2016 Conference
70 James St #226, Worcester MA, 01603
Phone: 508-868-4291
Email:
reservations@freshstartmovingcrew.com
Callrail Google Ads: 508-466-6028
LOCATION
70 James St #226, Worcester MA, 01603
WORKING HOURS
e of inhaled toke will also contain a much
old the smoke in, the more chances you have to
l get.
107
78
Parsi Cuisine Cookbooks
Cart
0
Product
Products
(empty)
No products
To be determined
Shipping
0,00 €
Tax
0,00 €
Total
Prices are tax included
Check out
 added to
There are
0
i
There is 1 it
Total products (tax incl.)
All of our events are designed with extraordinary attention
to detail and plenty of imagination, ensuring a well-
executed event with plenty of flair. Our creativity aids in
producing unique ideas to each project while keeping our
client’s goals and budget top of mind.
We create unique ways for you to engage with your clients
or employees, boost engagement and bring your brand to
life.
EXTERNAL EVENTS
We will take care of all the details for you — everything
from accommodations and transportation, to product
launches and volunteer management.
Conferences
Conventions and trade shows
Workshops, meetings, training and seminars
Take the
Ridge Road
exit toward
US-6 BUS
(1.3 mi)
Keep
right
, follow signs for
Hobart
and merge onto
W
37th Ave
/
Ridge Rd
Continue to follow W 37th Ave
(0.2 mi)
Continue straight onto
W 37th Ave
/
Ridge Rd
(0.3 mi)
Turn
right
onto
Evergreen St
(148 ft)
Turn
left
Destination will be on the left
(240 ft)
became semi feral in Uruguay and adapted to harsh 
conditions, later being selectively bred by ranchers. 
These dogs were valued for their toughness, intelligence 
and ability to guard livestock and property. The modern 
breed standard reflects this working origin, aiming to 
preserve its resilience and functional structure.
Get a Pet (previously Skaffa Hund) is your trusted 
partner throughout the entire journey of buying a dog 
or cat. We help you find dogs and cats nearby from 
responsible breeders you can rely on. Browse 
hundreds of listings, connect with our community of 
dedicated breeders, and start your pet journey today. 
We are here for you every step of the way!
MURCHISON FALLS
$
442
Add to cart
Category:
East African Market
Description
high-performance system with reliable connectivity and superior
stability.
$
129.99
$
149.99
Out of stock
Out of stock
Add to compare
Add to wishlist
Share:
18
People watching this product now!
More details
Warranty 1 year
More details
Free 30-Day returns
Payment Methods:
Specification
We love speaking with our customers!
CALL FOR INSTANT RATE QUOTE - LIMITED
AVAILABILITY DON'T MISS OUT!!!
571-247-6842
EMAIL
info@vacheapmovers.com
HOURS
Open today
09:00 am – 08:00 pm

=-=-=-=-=

- [Exercise details]
Nothing in the entries above may be left out; retype them all exactly.

- [Expected output]
2016 Conference
70 James St #226, Worcester MA, 01603
Phone: 508-868-4291
Email:
reservations@freshstartmovingcrew.com
Callrail Google Ads: 508-466-6028
LOCATION
70 James St #226, Worcester MA, 01603
WORKING HOURS
e of inhaled toke will also contain a much
old the smoke in, the more chances you have to
l get.
107
78
Parsi Cuisine Cookbooks
Cart
0
Product
Products
(empty)
No products
To be determined
Shipping
0,00 €
Tax
0,00 €
Total
Prices are tax included
Check out
 added to
There are
0
i
There is 1 it
Total products (tax incl.)
All of our events are designed with extraordinary attention
to detail and plenty of imagination, ensuring a well-
executed event with plenty of flair. Our creativity aids in
producing unique ideas to each project while keeping our
client’s goals and budget top of mind.
We create unique ways for you to engage with your clients
or employees, boost engagement and bring your brand to
life.
EXTERNAL EVENTS
We will take care of all the details for you — everything
from accommodations and transportation, to product
launches and volunteer management.
Conferences
Conventions and trade shows
Workshops, meetings, training and seminars
Take the
Ridge Road
exit toward
US-6 BUS
(1.3 mi)
Keep
right
, follow signs for
Hobart
and merge onto
W
37th Ave
/
Ridge Rd
Continue to follow W 37th Ave
(0.2 mi)
Continue straight onto
W 37th Ave
/
Ridge Rd
(0.3 mi)
Turn
right
onto
Evergreen St
(148 ft)
Turn
left
Destination will be on the left
(240 ft)
became semi feral in Uruguay and adapted to harsh 
conditions, later being selectively bred by ranchers. 
These dogs were valued for their toughness, intelligence 
and ability to guard livestock and property. The modern 
breed standard reflects this working origin, aiming to 
preserve its resilience and functional structure.
Get a Pet (previously Skaffa Hund) is your trusted 
partner throughout the entire journey of buying a dog 
or cat. We help you find dogs and cats nearby from 
responsible breeders you can rely on. Browse 
hundreds of listings, connect with our community of 
dedicated breeders, and start your pet journey today. 
We are here for you every step of the way!
MURCHISON FALLS
$
442
Add to cart
Category:
East African Market
Description
high-performance system with reliable connectivity and superior
stability.
$
129.99
$
149.99
Out of stock
Out of stock
Add to compare
Add to wishlist
Share:
18
People watching this product now!
More details
Warranty 1 year
More details
Free 30-Day returns
Payment Methods:
Specification
We love speaking with our customers!
CALL FOR INSTANT RATE QUOTE - LIMITED
AVAILABILITY DON'T MISS OUT!!!
571-247-6842
EMAIL
info@vacheapmovers.com
HOURS
Open today
09:00 am – 08:00 pm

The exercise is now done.